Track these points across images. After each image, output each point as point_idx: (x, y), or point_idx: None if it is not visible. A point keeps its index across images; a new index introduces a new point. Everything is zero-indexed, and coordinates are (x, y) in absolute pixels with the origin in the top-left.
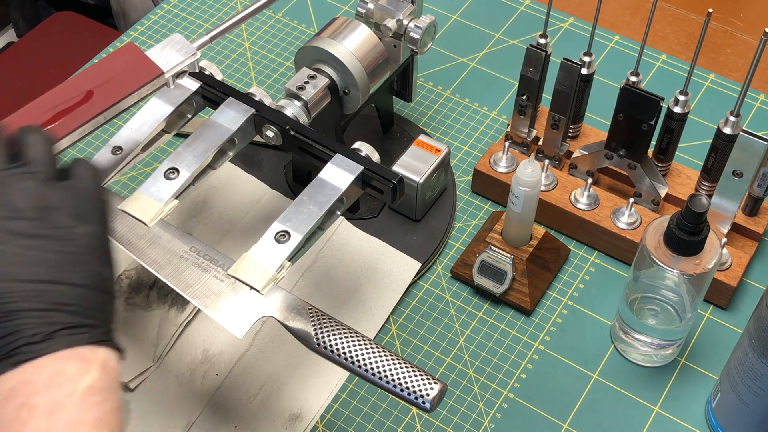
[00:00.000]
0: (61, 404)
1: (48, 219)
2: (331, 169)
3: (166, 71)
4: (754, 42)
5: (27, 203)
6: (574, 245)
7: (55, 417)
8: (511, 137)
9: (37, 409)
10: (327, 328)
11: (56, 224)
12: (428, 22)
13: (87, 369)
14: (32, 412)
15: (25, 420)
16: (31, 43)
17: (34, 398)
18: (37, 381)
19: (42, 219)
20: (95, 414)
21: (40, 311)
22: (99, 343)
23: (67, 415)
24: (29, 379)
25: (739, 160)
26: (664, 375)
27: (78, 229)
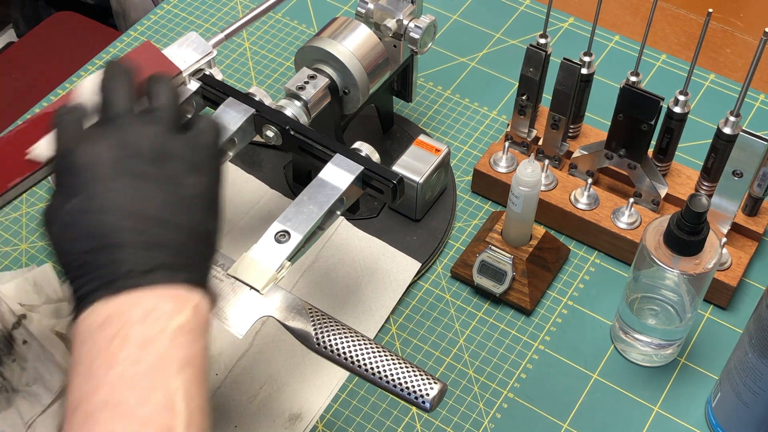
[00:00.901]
0: (153, 338)
1: (164, 164)
2: (331, 169)
3: (184, 69)
4: (754, 42)
5: (147, 146)
6: (574, 245)
7: (146, 350)
8: (511, 137)
9: (130, 339)
10: (327, 328)
11: (171, 170)
12: (428, 22)
13: (181, 309)
14: (125, 342)
15: (116, 349)
16: (31, 43)
17: (128, 329)
18: (132, 313)
19: (159, 163)
20: (184, 352)
21: (144, 247)
22: (194, 286)
23: (157, 350)
24: (125, 310)
25: (739, 160)
26: (664, 375)
27: (191, 179)
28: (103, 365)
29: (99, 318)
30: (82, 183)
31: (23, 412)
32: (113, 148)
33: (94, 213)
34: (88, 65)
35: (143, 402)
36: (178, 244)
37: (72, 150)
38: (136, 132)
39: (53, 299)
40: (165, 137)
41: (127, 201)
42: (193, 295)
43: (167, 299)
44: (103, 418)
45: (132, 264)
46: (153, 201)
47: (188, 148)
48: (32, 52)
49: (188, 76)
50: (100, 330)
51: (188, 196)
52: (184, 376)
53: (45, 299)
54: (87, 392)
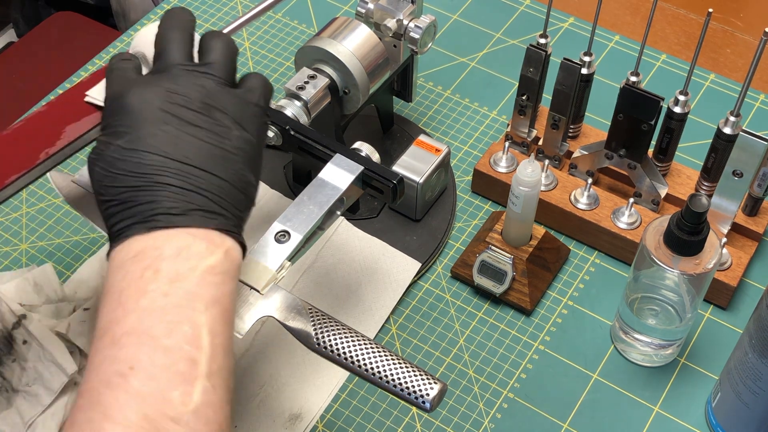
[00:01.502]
0: (183, 275)
1: (211, 115)
2: (331, 169)
3: None
4: (754, 42)
5: (197, 96)
6: (574, 245)
7: (176, 285)
8: (511, 137)
9: (161, 273)
10: (327, 328)
11: (217, 122)
12: (428, 22)
13: (212, 251)
14: (156, 275)
15: (148, 280)
16: (31, 43)
17: (160, 263)
18: (165, 249)
19: (206, 114)
20: (212, 292)
21: (182, 189)
22: (227, 232)
23: (186, 286)
24: (159, 245)
25: (739, 160)
26: (664, 375)
27: (235, 132)
28: (134, 294)
29: (133, 250)
30: (130, 124)
31: (23, 412)
32: (164, 94)
33: (139, 153)
34: (88, 65)
35: (169, 333)
36: (216, 191)
37: (124, 93)
38: (187, 82)
39: (53, 299)
40: (215, 90)
41: (173, 145)
42: (226, 240)
43: (200, 240)
44: (129, 343)
45: (170, 204)
46: (197, 148)
47: (236, 104)
48: (32, 52)
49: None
50: (133, 261)
51: (231, 148)
52: (210, 314)
53: (45, 299)
54: (116, 318)
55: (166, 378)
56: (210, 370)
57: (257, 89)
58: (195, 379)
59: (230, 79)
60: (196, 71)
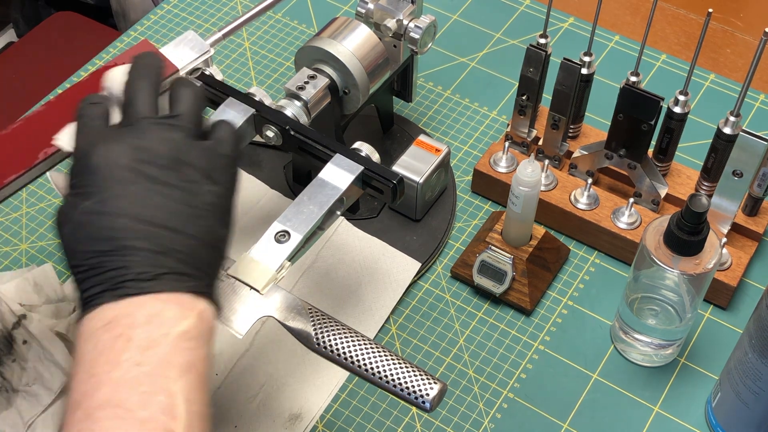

══════

> Task to complete
Could you retype every record above exactly, leaving the pictures out?

> Exercise solution
Track these points across images. After each image, output each point as point_idx: (x, y), or point_idx: None if it is not visible. A point keeps its index across images; a new index introduces a new point. Everything is zero-indexed, and coordinates are (x, y) in absolute pixels with the origin in the top-left.
[00:00.000]
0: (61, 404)
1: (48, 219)
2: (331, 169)
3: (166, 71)
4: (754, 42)
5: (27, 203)
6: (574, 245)
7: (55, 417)
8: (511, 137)
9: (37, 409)
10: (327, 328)
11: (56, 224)
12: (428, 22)
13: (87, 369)
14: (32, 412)
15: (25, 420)
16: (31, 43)
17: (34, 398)
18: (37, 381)
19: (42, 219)
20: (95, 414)
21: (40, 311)
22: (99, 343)
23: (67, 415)
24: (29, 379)
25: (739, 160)
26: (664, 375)
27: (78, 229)
[00:00.901]
0: (153, 338)
1: (164, 164)
2: (331, 169)
3: (184, 69)
4: (754, 42)
5: (147, 146)
6: (574, 245)
7: (146, 350)
8: (511, 137)
9: (130, 339)
10: (327, 328)
11: (171, 170)
12: (428, 22)
13: (181, 309)
14: (125, 342)
15: (116, 349)
16: (31, 43)
17: (128, 329)
18: (132, 313)
19: (159, 163)
20: (184, 352)
21: (144, 247)
22: (194, 286)
23: (157, 350)
24: (125, 310)
25: (739, 160)
26: (664, 375)
27: (191, 179)
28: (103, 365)
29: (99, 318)
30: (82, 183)
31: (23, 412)
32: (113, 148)
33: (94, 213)
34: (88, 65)
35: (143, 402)
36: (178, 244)
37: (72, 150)
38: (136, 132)
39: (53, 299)
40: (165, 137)
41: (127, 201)
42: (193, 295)
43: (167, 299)
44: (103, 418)
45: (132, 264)
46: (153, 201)
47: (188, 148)
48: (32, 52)
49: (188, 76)
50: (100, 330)
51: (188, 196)
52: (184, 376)
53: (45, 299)
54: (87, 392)
[00:01.502]
0: (183, 275)
1: (211, 115)
2: (331, 169)
3: None
4: (754, 42)
5: (197, 96)
6: (574, 245)
7: (176, 285)
8: (511, 137)
9: (161, 273)
10: (327, 328)
11: (217, 122)
12: (428, 22)
13: (212, 251)
14: (156, 275)
15: (148, 280)
16: (31, 43)
17: (160, 263)
18: (165, 249)
19: (206, 114)
20: (212, 292)
21: (182, 189)
22: (227, 232)
23: (186, 286)
24: (159, 245)
25: (739, 160)
26: (664, 375)
27: (235, 132)
28: (134, 294)
29: (133, 250)
30: (130, 124)
31: (23, 412)
32: (164, 94)
33: (139, 153)
34: (88, 65)
35: (169, 333)
36: (216, 191)
37: (124, 93)
38: (187, 82)
39: (53, 299)
40: (215, 90)
41: (173, 145)
42: (226, 240)
43: (200, 240)
44: (129, 343)
45: (170, 204)
46: (197, 148)
47: (236, 104)
48: (32, 52)
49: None
50: (133, 261)
51: (231, 148)
52: (210, 314)
53: (45, 299)
54: (116, 318)
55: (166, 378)
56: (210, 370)
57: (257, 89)
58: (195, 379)
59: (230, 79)
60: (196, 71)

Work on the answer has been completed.